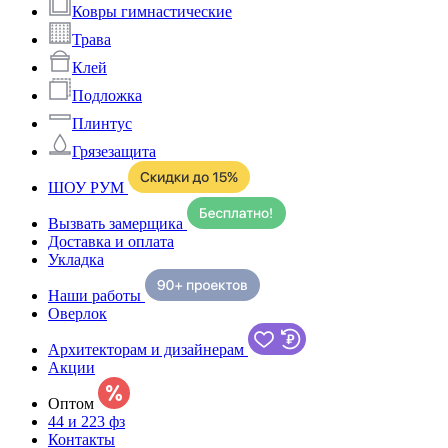
Ковры гимнастические
Трава
Клей
Подложка
Плинтус
Грязезащита
ШОУ РУМ
Вызвать замерщика
Доставка и оплата
Укладка
Наши работы
Оверлок
Архитекторам и дизайнерам
Акции
Оптом
44 и 223 фз
Контакты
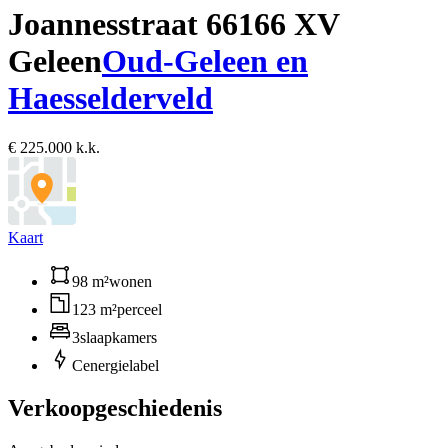
Joannesstraat 6
6166 XV
Geleen
Oud-Geleen en
Haesselderveld
€ 225.000 k.k.
Kaart
98 m²
wonen
123 m²
perceel
3
slaapkamers
C
energielabel
Verkoopgeschiedenis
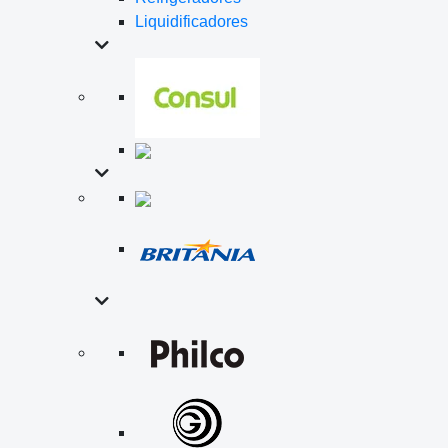
Liquidificadores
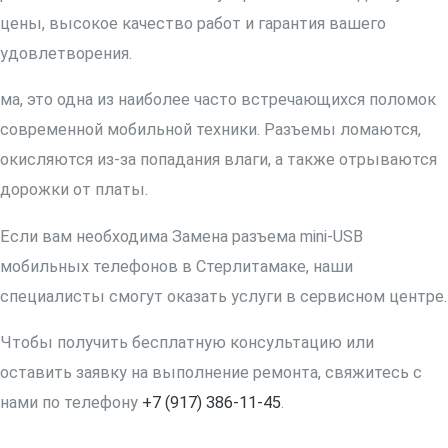
цены, высокое качество работ и гарантия вашего
удовлетворения.
ма, это одна из наиболее часто встречающихся поломок
современной мобильной техники. Разъемы ломаются,
окисляются из-за попадания влаги, а также отрываются
дорожки от платы.
Если вам необходима Замена разъема mini-USB
мобильных телефонов в Стерлитамаке, наши
специалисты смогут оказать услуги в сервисном центре.
Чтобы получить бесплатную консультацию или
оставить заявку на выполнение ремонта, свяжитесь с
нами по телефону
+7 (917) 386-11-45
.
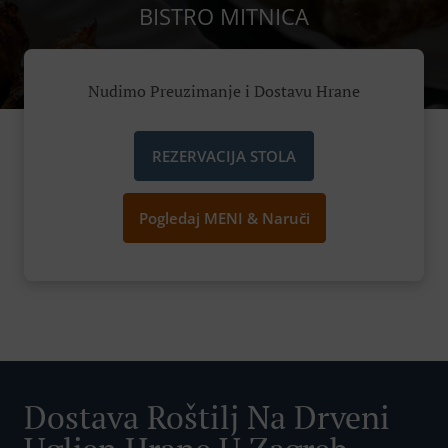
BISTRO MITNICA
Nudimo Preuzimanje i Dostavu Hrane
REZERVACIJA STOLA
Pogledaj MENI & Naruči
Dostava Roštilj Na Drveni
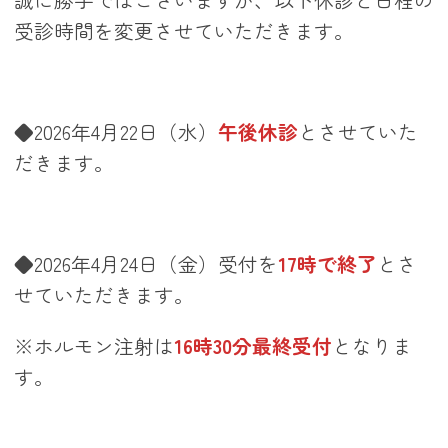
受診時間を変更させていただきます。
/
◆2026年4月22日（水）
午後休診
とさせていた
だきます。
/
◆2026年4月24日（金）受付を
17時で終了
とさ
せていただきます。
※ホルモン注射は
16時30分最終受付
となりま
す。
/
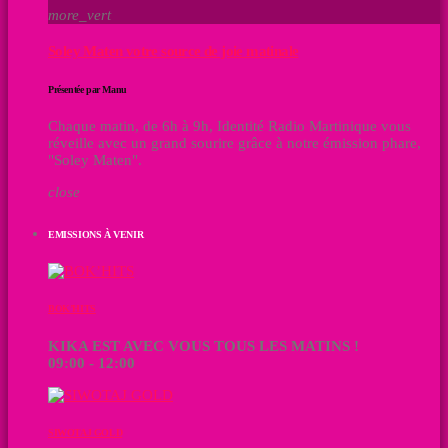
more_vert
Soley Maten votre source de joie matinale
Présentée par Manu
Chaque matin, de 6h à 9h, Identité Radio Martinique vous
réveille avec un grand sourire grâce à notre émission phare,
"Soley Maten".
close
EMISSIONS À VENIR
BOK’HITS
KIKA EST AVEC VOUS TOUS LES MATINS !
09:00 - 12:00
SIWOTAJ GOLD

TASK STATEMENT: How many lines of the listing contain the string "Maten"? Matching is case-sensitive, and the reply should be only the number.

WORKED SOLUTION: 2